As far as family is concerned, I had many other nicknames with my mother (in a private setting though). You may occasionally hear her call me “boykie”. This is result of a delightful fusion between Afrikaans and English. In Afrikaans, the suffix “tjie” is added to the end of a word to make it diminutive. So, “seun” is “son” and “seuntjie” is “little son”. “Bal” is “ball” and “balletjie” is “little ball”. There are similar constructs in other languages. My mother calls me “boytjie”, which literally has the redundant meaning of: “little boy”. Because “tjie” is pronounced “kie” I usually write “boykie”, as it is pronounced.

Another, perhaps more embarrassing maternal nickname is “bum” or “bummel”. My mother has a thing for asses (hey, don’t we all) and apparently I have one that is noteworthy. No it’s nothing weird or kinky. I fondly remember reporting to my mother the relative sexiness of my math’s teacher’s behind. He was not bad really, for an older guy. When my friend Shane found out about this nickname, he couldn’t help but call me this at every opportunity. It tickled his considerable funny bone.

Mom would call Shane “Shanus” and, occasionally, would refer to me as “Stefanus” or the full version: “Stafanus van der Spuy”. “Stefanus” is an Afrikaans version of my name and “van der Spuy” is a common Afrikaans surname, but not quite so popular in joke telling as poor old “van der Merwe”.

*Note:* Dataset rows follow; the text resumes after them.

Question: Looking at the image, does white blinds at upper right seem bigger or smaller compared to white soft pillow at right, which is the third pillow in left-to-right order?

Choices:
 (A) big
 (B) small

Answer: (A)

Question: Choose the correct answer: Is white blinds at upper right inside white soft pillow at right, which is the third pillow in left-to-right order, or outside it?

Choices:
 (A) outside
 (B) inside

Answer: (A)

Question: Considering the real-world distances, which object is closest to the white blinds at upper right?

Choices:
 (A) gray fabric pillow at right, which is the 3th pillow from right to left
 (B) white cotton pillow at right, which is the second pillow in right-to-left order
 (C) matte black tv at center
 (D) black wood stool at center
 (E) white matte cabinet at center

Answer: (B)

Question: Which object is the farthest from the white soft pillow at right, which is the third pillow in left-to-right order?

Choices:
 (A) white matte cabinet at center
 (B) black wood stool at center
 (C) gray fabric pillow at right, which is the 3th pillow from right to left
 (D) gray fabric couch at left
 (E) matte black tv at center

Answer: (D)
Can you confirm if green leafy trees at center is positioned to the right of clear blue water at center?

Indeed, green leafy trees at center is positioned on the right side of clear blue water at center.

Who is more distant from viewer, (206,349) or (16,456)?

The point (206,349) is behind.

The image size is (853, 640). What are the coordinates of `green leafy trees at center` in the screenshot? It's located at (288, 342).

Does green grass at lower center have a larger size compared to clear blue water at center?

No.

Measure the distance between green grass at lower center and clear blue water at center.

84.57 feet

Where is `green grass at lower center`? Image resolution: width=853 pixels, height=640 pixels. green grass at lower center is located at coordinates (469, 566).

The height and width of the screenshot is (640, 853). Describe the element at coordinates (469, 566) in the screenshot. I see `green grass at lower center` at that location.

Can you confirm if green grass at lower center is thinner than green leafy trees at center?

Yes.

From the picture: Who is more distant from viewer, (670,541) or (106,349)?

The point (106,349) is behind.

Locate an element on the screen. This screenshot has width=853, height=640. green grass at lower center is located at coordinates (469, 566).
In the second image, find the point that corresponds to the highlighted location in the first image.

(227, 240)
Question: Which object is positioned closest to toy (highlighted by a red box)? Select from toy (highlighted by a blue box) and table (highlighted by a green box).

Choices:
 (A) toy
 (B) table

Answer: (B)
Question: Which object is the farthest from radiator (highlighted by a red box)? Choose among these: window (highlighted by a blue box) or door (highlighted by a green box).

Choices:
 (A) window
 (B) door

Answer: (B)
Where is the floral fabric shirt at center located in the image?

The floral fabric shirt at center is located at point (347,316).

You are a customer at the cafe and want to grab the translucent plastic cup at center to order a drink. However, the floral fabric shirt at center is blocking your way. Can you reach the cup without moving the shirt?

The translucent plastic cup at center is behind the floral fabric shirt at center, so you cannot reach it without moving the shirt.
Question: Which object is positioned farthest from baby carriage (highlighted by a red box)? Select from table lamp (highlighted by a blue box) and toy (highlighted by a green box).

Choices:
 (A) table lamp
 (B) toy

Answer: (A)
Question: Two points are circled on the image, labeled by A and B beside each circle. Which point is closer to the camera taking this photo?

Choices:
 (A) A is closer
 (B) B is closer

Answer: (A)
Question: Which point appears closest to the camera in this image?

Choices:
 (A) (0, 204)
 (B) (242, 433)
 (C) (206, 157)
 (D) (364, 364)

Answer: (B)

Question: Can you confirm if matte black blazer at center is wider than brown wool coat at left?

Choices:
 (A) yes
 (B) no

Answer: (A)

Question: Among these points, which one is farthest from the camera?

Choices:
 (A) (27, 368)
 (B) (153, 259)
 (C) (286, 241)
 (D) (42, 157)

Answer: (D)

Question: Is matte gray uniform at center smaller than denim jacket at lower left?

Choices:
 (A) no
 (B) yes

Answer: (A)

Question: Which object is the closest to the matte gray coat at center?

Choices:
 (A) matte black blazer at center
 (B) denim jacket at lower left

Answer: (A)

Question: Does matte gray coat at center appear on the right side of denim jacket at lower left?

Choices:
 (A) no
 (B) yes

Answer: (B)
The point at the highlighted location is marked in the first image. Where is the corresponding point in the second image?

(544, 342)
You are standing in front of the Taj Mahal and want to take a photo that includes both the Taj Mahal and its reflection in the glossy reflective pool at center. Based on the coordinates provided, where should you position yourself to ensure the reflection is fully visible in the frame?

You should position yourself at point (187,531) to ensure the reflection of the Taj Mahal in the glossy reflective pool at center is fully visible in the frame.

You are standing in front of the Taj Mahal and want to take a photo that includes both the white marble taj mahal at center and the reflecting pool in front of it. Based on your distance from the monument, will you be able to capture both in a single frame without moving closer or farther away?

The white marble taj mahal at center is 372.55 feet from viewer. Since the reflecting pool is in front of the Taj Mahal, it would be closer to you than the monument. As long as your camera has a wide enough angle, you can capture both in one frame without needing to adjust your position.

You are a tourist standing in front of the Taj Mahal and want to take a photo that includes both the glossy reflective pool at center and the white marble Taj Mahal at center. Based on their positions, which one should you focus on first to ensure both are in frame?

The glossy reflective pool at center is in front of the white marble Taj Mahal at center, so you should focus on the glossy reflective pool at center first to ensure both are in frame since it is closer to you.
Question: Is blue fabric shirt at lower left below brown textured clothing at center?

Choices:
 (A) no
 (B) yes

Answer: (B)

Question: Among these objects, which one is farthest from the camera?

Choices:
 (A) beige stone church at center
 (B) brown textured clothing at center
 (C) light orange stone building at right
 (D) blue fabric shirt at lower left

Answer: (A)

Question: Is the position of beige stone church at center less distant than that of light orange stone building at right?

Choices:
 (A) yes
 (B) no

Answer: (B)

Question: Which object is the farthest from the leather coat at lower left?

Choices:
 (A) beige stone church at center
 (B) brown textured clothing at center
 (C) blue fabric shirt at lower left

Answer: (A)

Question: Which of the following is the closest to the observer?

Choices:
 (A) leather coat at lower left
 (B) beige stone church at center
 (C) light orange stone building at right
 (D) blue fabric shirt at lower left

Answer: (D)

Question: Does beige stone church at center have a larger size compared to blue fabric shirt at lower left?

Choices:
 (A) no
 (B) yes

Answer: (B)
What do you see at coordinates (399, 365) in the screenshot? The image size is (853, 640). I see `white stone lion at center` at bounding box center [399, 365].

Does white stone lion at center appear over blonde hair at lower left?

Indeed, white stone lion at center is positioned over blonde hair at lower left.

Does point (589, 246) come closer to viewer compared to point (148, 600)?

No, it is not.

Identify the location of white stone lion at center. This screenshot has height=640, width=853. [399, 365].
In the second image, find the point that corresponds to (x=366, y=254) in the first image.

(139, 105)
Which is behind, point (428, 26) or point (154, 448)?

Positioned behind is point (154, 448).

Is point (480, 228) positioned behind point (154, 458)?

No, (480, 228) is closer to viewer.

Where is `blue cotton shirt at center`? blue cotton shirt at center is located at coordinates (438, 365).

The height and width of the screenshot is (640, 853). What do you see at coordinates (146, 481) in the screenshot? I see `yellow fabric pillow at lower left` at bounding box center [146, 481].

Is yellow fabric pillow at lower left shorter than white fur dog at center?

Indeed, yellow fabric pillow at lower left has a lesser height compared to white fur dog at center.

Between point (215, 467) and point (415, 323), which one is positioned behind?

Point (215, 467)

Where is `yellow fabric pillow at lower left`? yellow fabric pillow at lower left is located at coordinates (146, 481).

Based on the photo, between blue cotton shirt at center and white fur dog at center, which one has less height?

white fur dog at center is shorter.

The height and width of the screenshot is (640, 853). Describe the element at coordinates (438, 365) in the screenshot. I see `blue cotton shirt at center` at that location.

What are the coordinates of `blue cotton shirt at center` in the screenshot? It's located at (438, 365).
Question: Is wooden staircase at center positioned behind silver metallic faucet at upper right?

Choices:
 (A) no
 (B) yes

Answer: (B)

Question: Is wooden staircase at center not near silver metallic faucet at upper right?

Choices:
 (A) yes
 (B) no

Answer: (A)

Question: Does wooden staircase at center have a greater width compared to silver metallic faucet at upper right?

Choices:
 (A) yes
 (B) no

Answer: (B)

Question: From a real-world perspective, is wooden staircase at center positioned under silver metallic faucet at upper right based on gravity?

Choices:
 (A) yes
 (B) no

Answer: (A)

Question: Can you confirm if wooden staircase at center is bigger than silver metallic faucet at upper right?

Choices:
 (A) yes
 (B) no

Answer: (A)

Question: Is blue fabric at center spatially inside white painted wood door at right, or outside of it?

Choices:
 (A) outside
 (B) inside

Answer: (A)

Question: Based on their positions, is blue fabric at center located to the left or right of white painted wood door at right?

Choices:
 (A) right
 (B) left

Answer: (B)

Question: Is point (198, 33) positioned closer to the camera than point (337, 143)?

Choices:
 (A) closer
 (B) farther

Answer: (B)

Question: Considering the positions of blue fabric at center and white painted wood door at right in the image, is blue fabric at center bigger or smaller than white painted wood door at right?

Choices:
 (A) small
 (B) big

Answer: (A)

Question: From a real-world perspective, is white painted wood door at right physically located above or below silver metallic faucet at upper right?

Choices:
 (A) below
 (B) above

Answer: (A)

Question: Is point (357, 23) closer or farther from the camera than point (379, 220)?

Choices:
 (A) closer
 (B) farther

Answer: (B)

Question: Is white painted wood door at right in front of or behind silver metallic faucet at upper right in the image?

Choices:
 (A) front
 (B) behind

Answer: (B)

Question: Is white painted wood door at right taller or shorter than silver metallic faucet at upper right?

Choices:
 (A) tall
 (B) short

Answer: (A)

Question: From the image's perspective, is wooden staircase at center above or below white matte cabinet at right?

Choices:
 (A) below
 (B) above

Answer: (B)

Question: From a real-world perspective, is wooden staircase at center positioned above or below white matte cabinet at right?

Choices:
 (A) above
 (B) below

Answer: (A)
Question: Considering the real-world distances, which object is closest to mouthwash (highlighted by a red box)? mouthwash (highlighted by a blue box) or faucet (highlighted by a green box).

On those rare occasions when she was angry with us, Mom would use our full first names “Stephen Stuart, you come right here this instant!” When they go through the hassle of enunciating every syllable, then you know you’re in trouble.

At university, I was occasionally referred to as “foo” a nickname I chose for myself based on my favourite metasyntactic variable. Generally, people called me Steve or Stephen. Isuru (Izzy) often calls me “Mr. Witherden” in much the same way as Agent Smith sayd “Mr. Anderson” in “The Matrix”.

It’s interesting, we don’t tend to identify ourselves by our actual names. I don’t look in the mirror and say “oh, look, there is Stephen Witherden” as I would for other people. When I think of myself I don’t see my name and when I read my name I don’t think of myself. I guess the neural pathways just don’t connect those two concepts quite so strongly. I guess it makes sense since we don’t ever have to call ourselves to come to dinner.